It's colloquial language of the workplace. "Quality work" is clear. "High quality" is often shortened to "quality." "Quality work" means good work, well done work, high quality work.
"Out the back door" or "out the door" is a colorful way of saying "shipped." In either case, it means COMPLETELY finished, ALL steps completed, the product is on its way to the customer.
"The back door" refers to shipping. The back door is where the shipping dock is.
If a company is manufacturing something, there is a point at which the product has been assembled, but is still inside the building waiting for other things to happen. Sometimes that's a long wait. Maybe it needs to be crated. Maybe the instruction manual needs to be translated. Maybe it needs a final quality inspection.
From the point of view of some people within the company, the work seems "finished," but it isn't, really. The customer doesn't pay until they get it.

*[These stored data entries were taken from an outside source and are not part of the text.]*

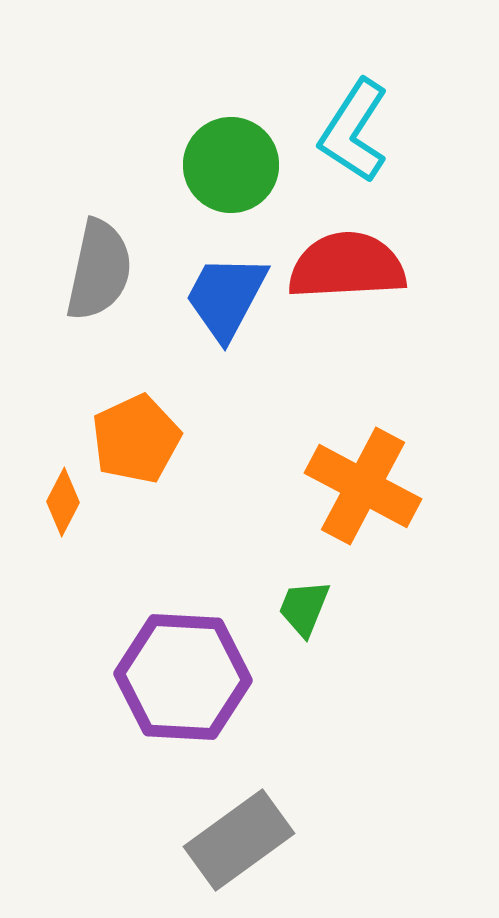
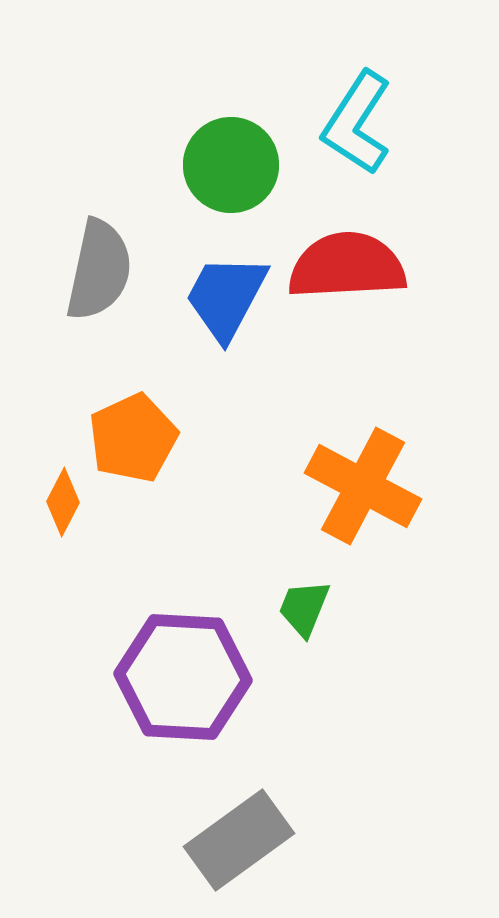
cyan L-shape: moved 3 px right, 8 px up
orange pentagon: moved 3 px left, 1 px up
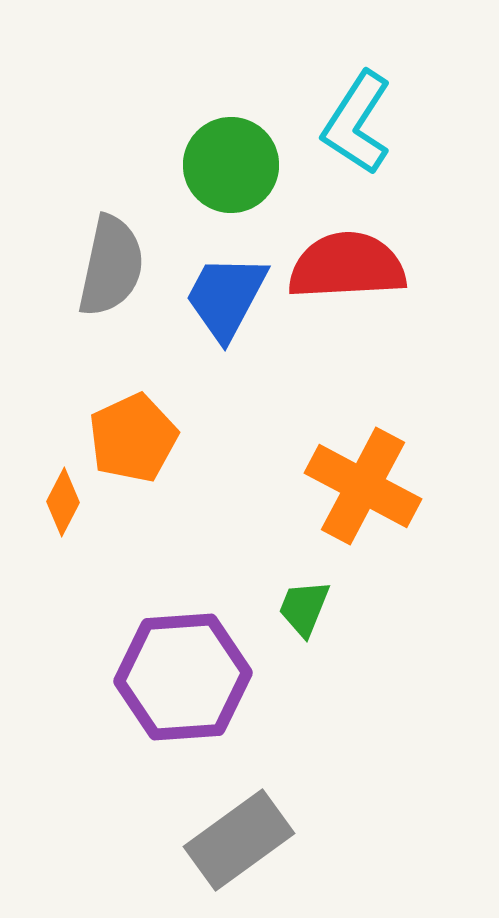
gray semicircle: moved 12 px right, 4 px up
purple hexagon: rotated 7 degrees counterclockwise
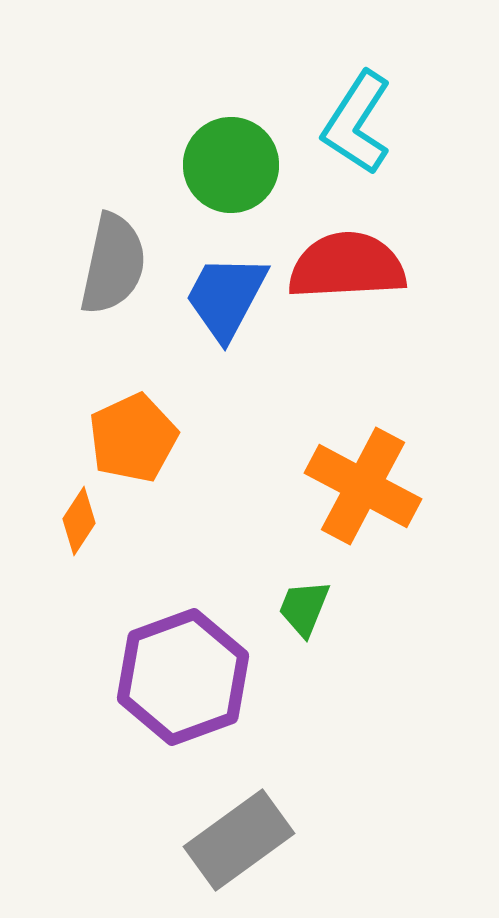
gray semicircle: moved 2 px right, 2 px up
orange diamond: moved 16 px right, 19 px down; rotated 6 degrees clockwise
purple hexagon: rotated 16 degrees counterclockwise
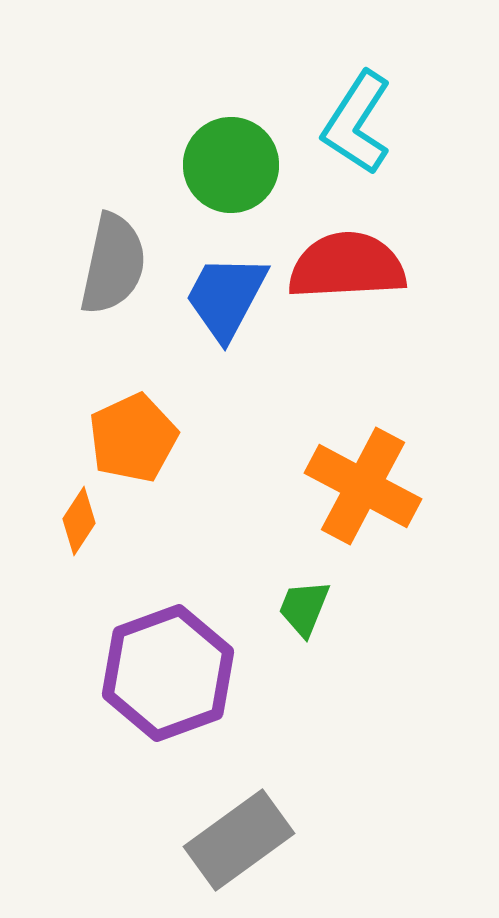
purple hexagon: moved 15 px left, 4 px up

When the product goes "out the back door" to be loaded onto a truck, that's a critical moment.. The customer still doesn't have it, but the responsibility has shifted. The company has completed all of its work, it is REALLY "finished," it is now the shipper's responsibility.
Figuratively, even if it's not a physical product, the phrase "out the door" is used.
In a software company, one could imagine this conversation:
Manager: "Is it finished?"
Engineer: "Yes."
Manager: "Why hasn't Megacorp received it?"
Engineer: "It's in QA [quality assurance]."
Manager: "That's not good enough. In QA doesn't count. You have to get it out the door."